After retiring from full-time work, I went through a spell, lasting several months, when I found myself going to funerals of friends, family and former colleagues almost on a weekly basis. Most of the services were, for want of a better term, ‘par for the course’. They were suitably solemn, often tearful and, very occasionally, touching.
A few months later, I attended the funeral of a friend’s mother. The service was such a contrast to the funerals I’d attended previously. It told her life story in some detail and painted a wonderful picture of her, which prompted a mixture of tears, smiles and laughter from everyone present. Afterwards, I sought out the celebrant to tell him how much I’d enjoyed the service, something I’d never done before. It turned out that he was a humanist celebrant, accredited by Humanists UK.
Something clicked that day and I knew instantly that this might be something I could do. I contacted Humanists UK and went through a rigorous selection and training process with them. Eleven years on, I’m an experienced accredited celebrant, conducting funeral services in the Southport area, usually at the Southport and West Lancashire crematoria. It’s proved to be a life-enhancing role for me and I’ve met so many wonderful people along the way,
If you need a non-religious funeral ceremony, I will meet with you – more than once, if needed - to discuss the structure of the ceremony, what it contains by way of music and readings and how best to describe and celebrate the life of the deceased. I find it a real honour to sit down with a family and listen to them talk about their loved one so soon after they have gone. I’ve usually met them knowing nothing about their loved one apart from their name, age and date of death and invariably walk away with a real sense of who they were, how their life had been and how much they meant to their family.

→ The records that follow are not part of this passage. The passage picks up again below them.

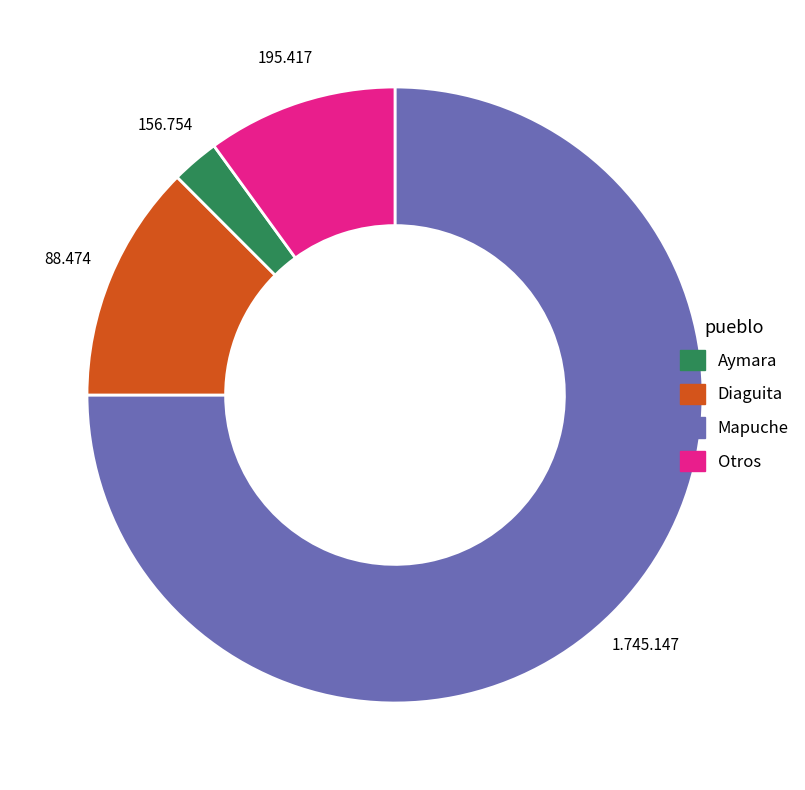

Does any single category account for the majority?

Yes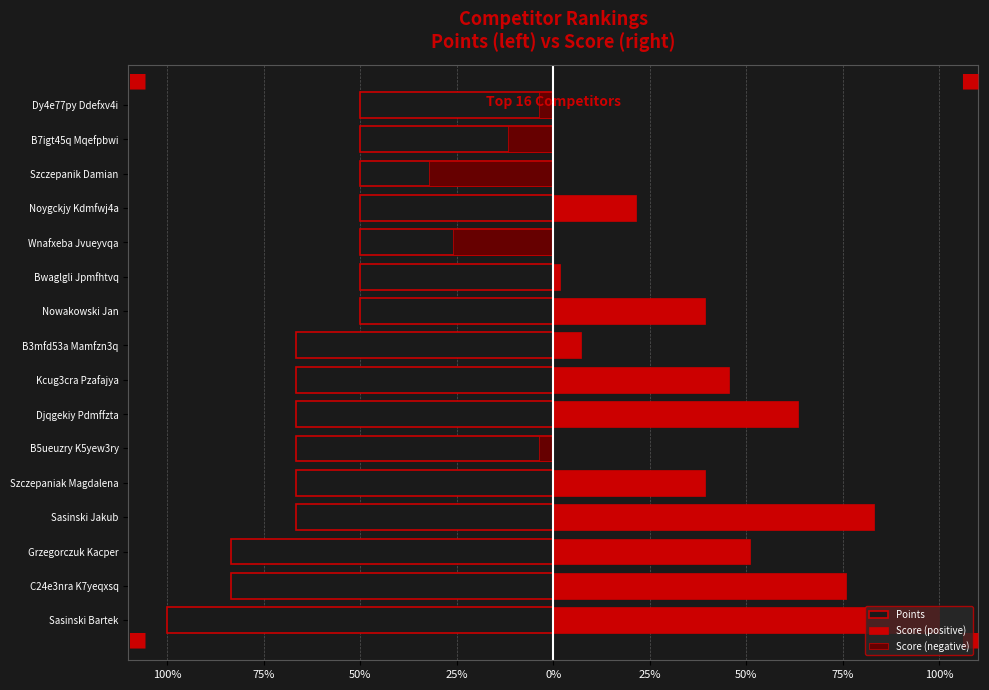

Between C24e3nra K7yeqxsq and Djqgekiy Pdmffzta, which is larger?

Djqgekiy Pdmffzta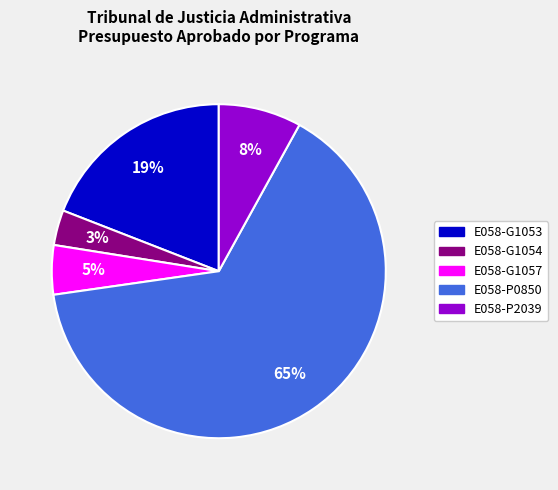

Count the number of slices in the pie.

5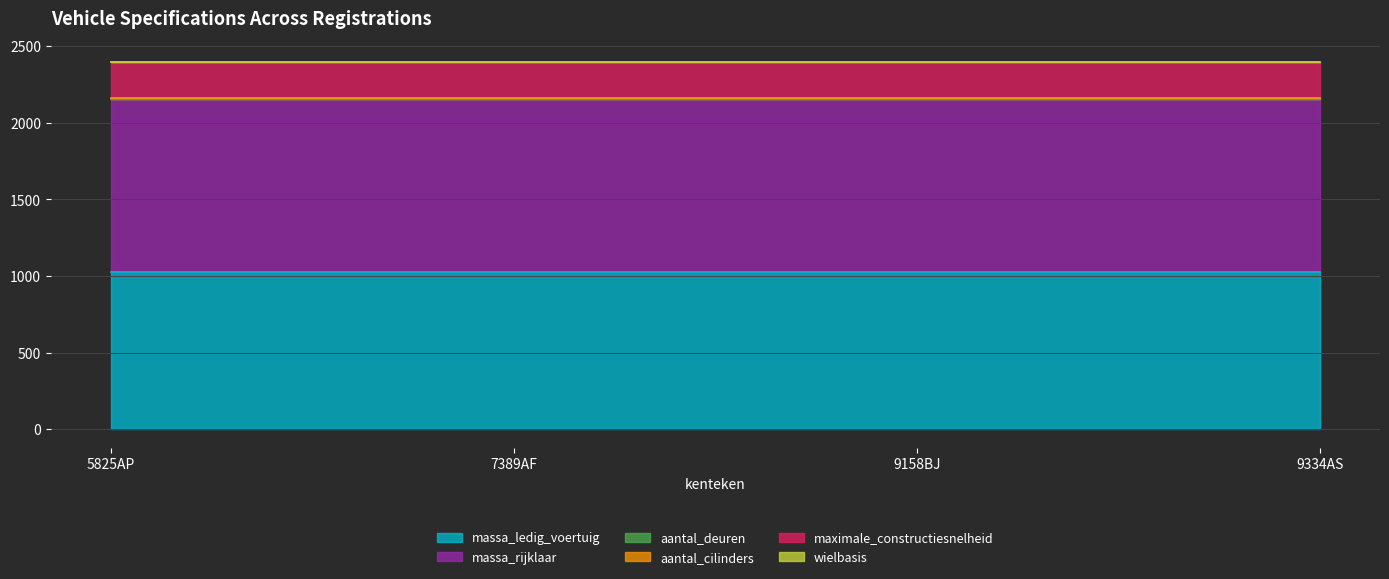

Is the value of massa_rijklaar at 9158BJ greater than the value of maximale_constructiesnelheid at 9334AS?

Yes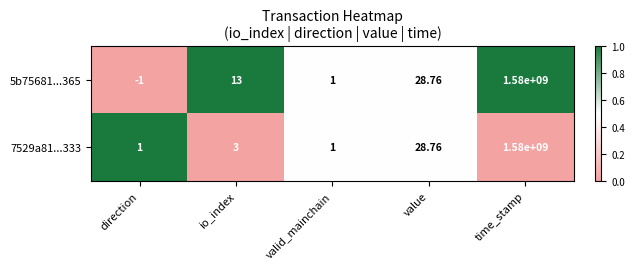

Where is 5b75681...365 nearest to the value 789999999?

value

My job is then to transform what they have said into a funeral service that has the structure and content the family wants, usually celebrating the life of the deceased and giving some sense of closure. These are always going to be sad occasions but I’m often struck by how much laughter and good humour I find at humanist funerals. It’s wonderful to hear people say that they’ve never been to a humanist funeral before but they now want one for themselves or their loved ones.